If a line includes "conducted", copy it out of the entries.
*** Opening DATA LISTING ***
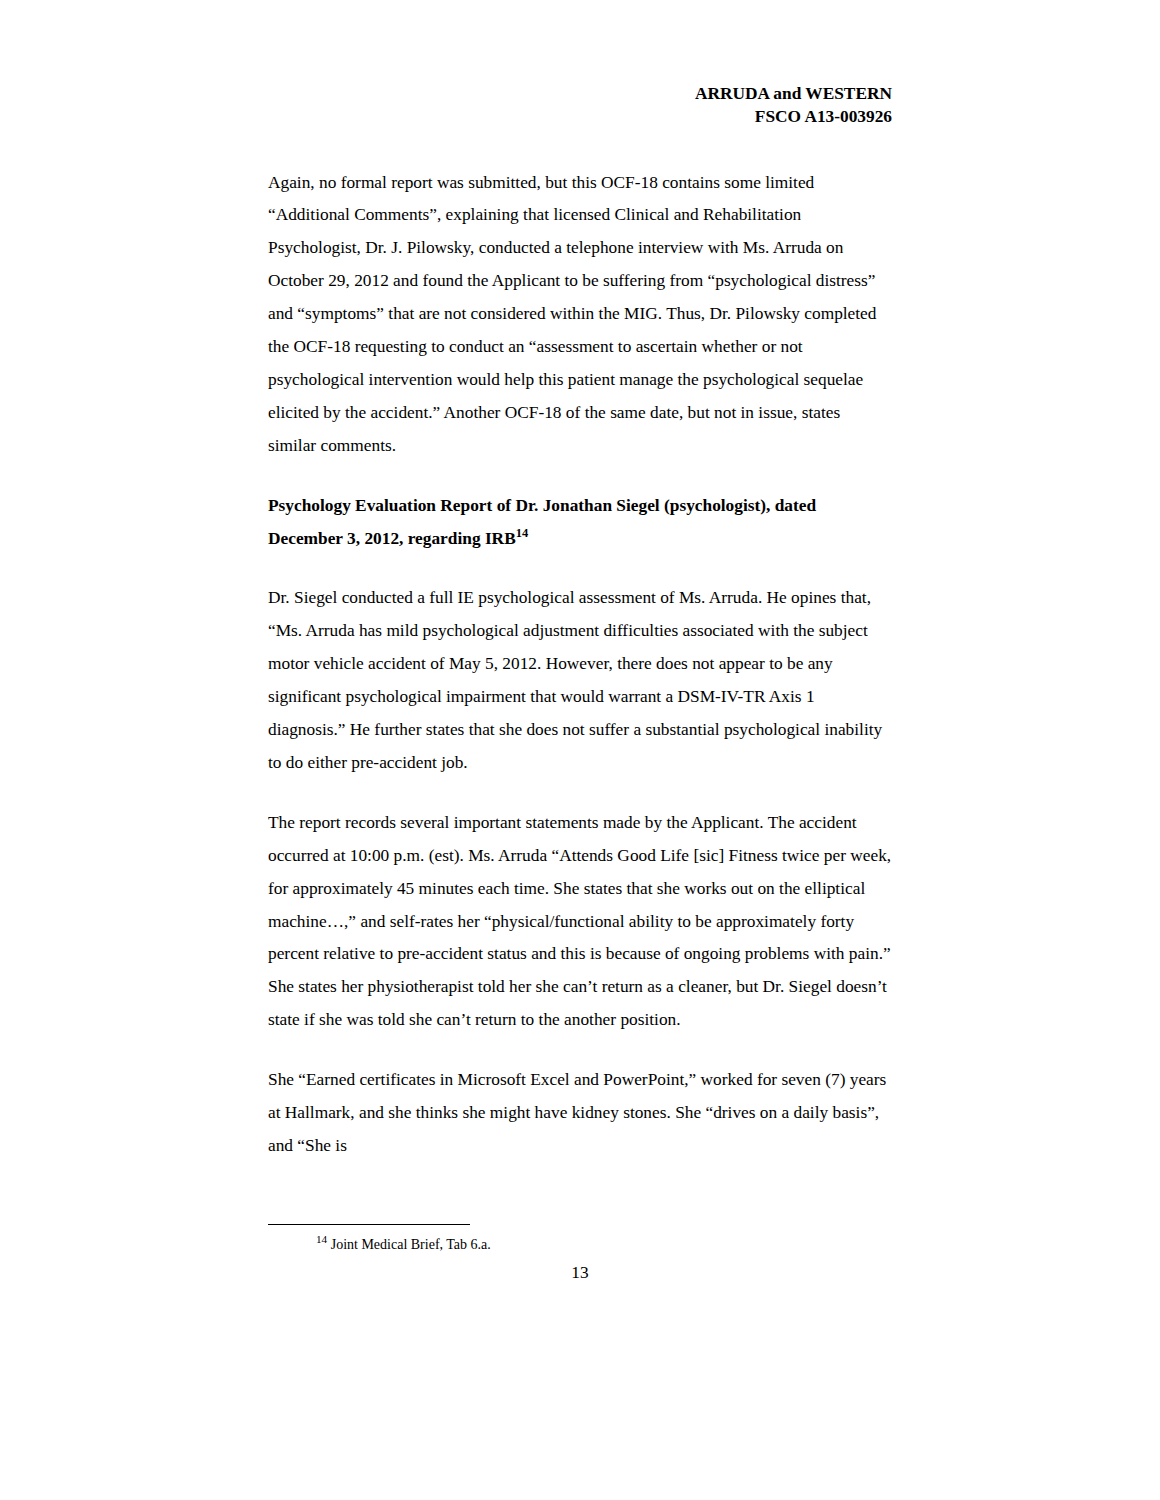ARRUDA and WESTERN
FSCO A13-003926
Again, no formal report was submitted, but this OCF-18 contains some limited “Additional Comments”, explaining that licensed Clinical and Rehabilitation Psychologist, Dr. J. Pilowsky, conducted a telephone interview with Ms. Arruda on October 29, 2012 and found the Applicant to be suffering from “psychological distress” and “symptoms” that are not considered within the MIG. Thus, Dr. Pilowsky completed the OCF-18 requesting to conduct an “assessment to ascertain whether or not psychological intervention would help this patient manage the psychological sequelae elicited by the accident.” Another OCF-18 of the same date, but not in issue, states similar comments.
Psychology Evaluation Report of Dr. Jonathan Siegel (psychologist), dated December 3, 2012, regarding IRB14
Dr. Siegel conducted a full IE psychological assessment of Ms. Arruda. He opines that, “Ms. Arruda has mild psychological adjustment difficulties associated with the subject motor vehicle accident of May 5, 2012. However, there does not appear to be any significant psychological impairment that would warrant a DSM-IV-TR Axis 1 diagnosis.” He further states that she does not suffer a substantial psychological inability to do either pre-accident job.
The report records several important statements made by the Applicant. The accident occurred at 10:00 p.m. (est). Ms. Arruda “Attends Good Life [sic] Fitness twice per week, for approximately 45 minutes each time. She states that she works out on the elliptical machine…,” and self-rates her “physical/functional ability to be approximately forty percent relative to pre-accident status and this is because of ongoing problems with pain.” She states her physiotherapist told her she can’t return as a cleaner, but Dr. Siegel doesn’t state if she was told she can’t return to the another position.
She “Earned certificates in Microsoft Excel and PowerPoint,” worked for seven (7) years at Hallmark, and she thinks she might have kidney stones. She “drives on a daily basis”, and “She is
14 Joint Medical Brief, Tab 6.a.
13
*** Closing DATA LISTING ***
_FINAL ANSWER_
Again, no formal report was submitted, but this OCF-18 contains some limited “Additional Comments”, explaining that licensed Clinical and Rehabilitation Psychologist, Dr. J. Pilowsky, conducted a telephone interview with Ms. Arruda on October 29, 2012 and found the Applicant to be suffering from “psychological distress” and “symptoms” that are not considered within the MIG. Thus, Dr. Pilowsky completed the OCF-18 requesting to conduct an “assessment to ascertain whether or not psychological intervention would help this patient manage the psychological sequelae elicited by the accident.” Another OCF-18 of the same date, but not in issue, states similar comments.
Dr. Siegel conducted a full IE psychological assessment of Ms. Arruda. He opines that, “Ms. Arruda has mild psychological adjustment difficulties associated with the subject motor vehicle accident of May 5, 2012. However, there does not appear to be any significant psychological impairment that would warrant a DSM-IV-TR Axis 1 diagnosis.” He further states that she does not suffer a substantial psychological inability to do either pre-accident job.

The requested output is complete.